FCC Rolls Back Media Regulations


The Federal Communications Commission on Thursday reversed longstanding limits on local ownership of TV stations as well as radio stations and newspapers, opening the door to a new wave of consolidation.

The vote was three to two, along party lines, according to The Wall Street Journal.

Ajit Pai
FCC Chairman Ajit Pai, a Republican who led the charge for the overhaul, said that “few of the FCC’s rules are staler” than the broadcast media ownership rules. “It’s about time” that the agency overhauled them to make sense in the digital-media age, he added.

In a statement, Democratic Commissioner Mignon Clyburn predicted that new media consolidation could come “at the expense of localism, competition and viewpoint diversity.”

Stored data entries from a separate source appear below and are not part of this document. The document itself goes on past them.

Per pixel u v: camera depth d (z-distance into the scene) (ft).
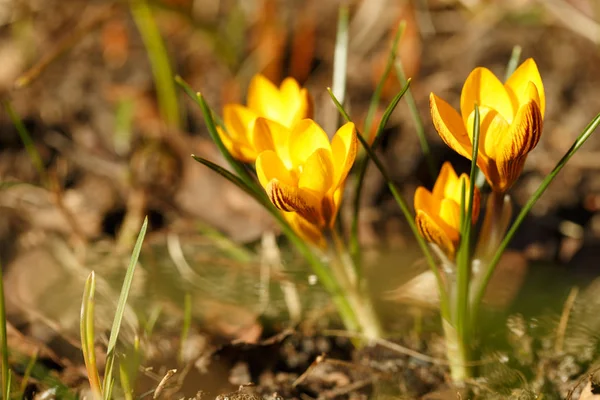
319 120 2.49
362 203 2.22
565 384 1.81
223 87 2.68
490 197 1.72
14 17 2.95
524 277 2.03
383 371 1.85
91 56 2.84
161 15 2.90
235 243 2.18
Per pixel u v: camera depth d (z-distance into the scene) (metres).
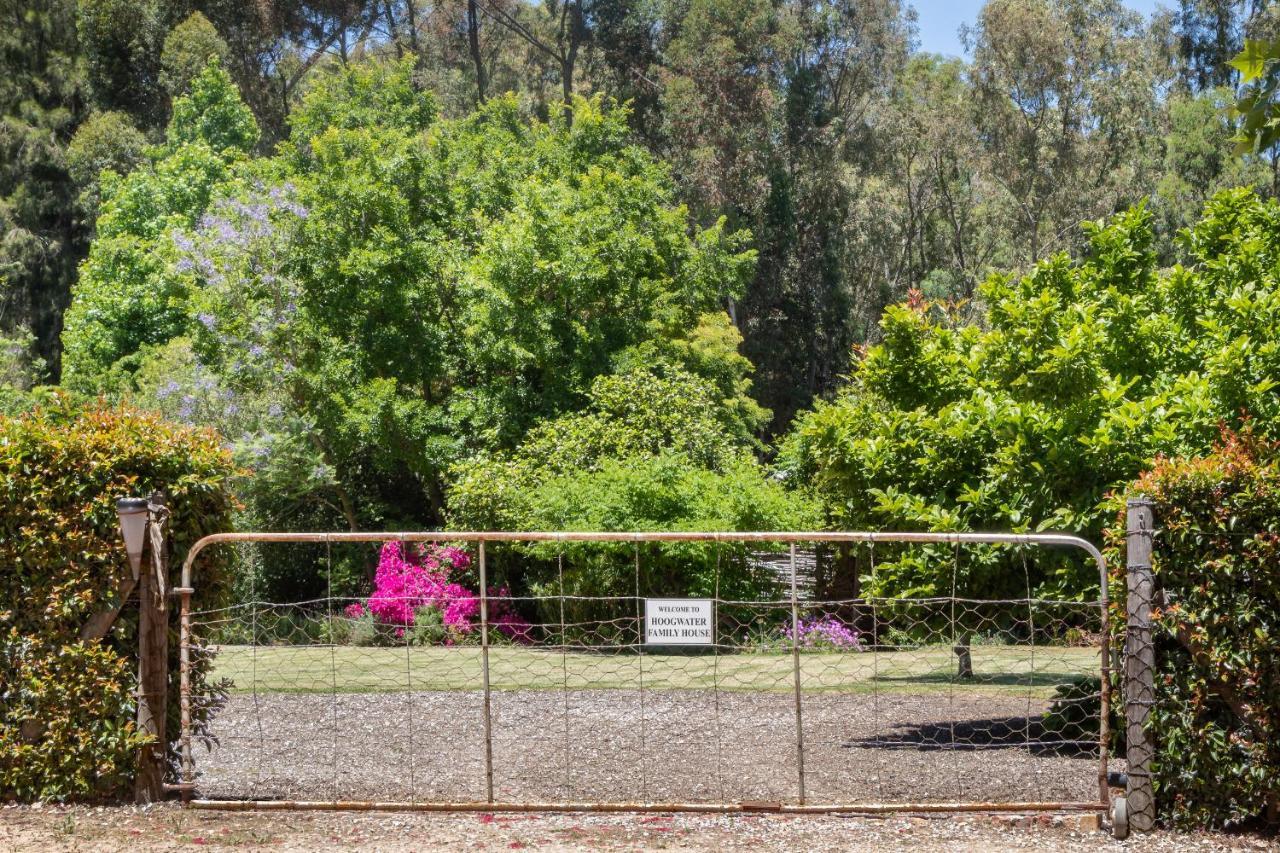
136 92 42.66
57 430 6.20
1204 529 5.46
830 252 43.53
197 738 6.34
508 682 10.20
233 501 6.58
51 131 41.72
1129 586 5.54
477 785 6.46
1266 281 8.59
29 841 5.44
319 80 25.20
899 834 5.49
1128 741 5.55
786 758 7.08
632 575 13.72
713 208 40.16
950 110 41.59
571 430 15.66
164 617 6.15
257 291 18.28
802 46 44.34
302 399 18.11
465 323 18.81
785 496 14.11
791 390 43.19
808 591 14.29
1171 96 44.09
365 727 8.20
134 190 28.27
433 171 20.33
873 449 8.17
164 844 5.39
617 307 19.58
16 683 6.10
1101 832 5.51
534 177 19.69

Television station owners have long complained that the federal rules, enacted over the years to ensure diversity of views, have become an impediment to their ability to compete, particularly at a time when online rivals are disrupting their markets.

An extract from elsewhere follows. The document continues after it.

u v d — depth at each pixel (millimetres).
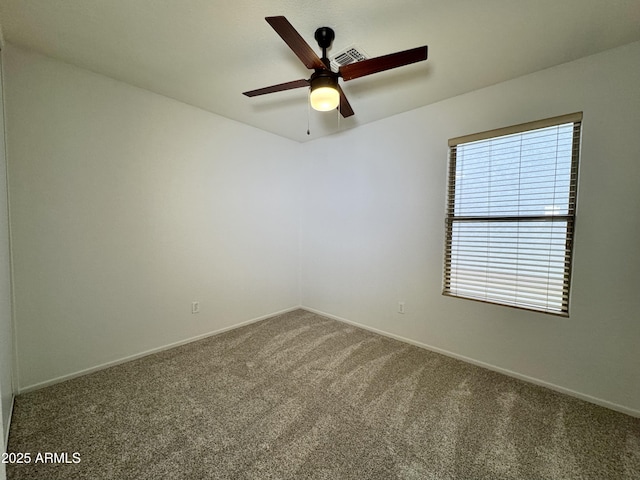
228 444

The local TV business has been consolidating rapidly in recent years because of the pressures, leading to the emergence of super groups such as Sinclair Broadcast Group .

Some critics say the changes also could help conservative-leaning Sinclair in its pending merger with Tribune Media, which is currently under consideration by the FCC. Aides to Mr. Pai have said that most of the changes have no impact on the proposed merger. The changes that might didn’t go as far as broadcasters requested, they added.

Commissioner Clyburn
The changes will end or loosen several basic ownership limits in the FCC’s rules.

One revision eliminates the longstanding rule that generally prohibits a single individual or company from possessing a daily newspaper and a radio or TV station in the same market. A second change eliminates a similar rule regarding cross-ownership of radio and TV stations.

Other alterations make it somewhat easier for a company to own two TV stations in a single market. For instance, Mr. Pai’s plan eliminates a rule known as the “eight-voices test” that says a station owner can buy a second station in the same market only if there would be eight independently owned stations following the purchase.

Still another change would eliminate the prohibition on owning two of the top four stations in a market. But the FCC will review deals combining two top-four stations on a case-by-case basis.

The FCC also reversed course from its previously released draft and tweaked its ownership limits in embedded markets. While not granting a wholesale change in the way the agency counts stations in embedded markets, the Commission voted to take a presumptive waiver approach that would bring more certainty to the marketplace. Groups that had sought a revamp of the formula the Commission uses to count stations in embedded markets will need to wait until the next quadrennial ownership review.

Also eliminated from the FCC’s rulebook are the radio-television cross-ownership rule and several media ownership regulations targeting the television industry—including eliminating the attribution rule for TV joint sales agreements and eliminating the so-called eight voices test. The Commission also voted to launch a rulemaking for determining how an incubator program that would “encourage greater diversity” in broadcasting can be crafted.

Court Challenge Looms

InsideRadio reports the public interest group Free Press said the Commission’s decision will “weaken the standards” on a variety of media regulations including the rules which prevented a single company from owning radio stations, TV and a daily newspaper in the same market. It’s vowing to take its fight to federal court.

The National Association of Broadcasters has dismissed allegations that the FCC is playing favorites. NAB president Gordon Smith said the rule changes are “broader than any one company” pointing out the broadcast industry has asked the FCC to modernize its media ownership rules for decades.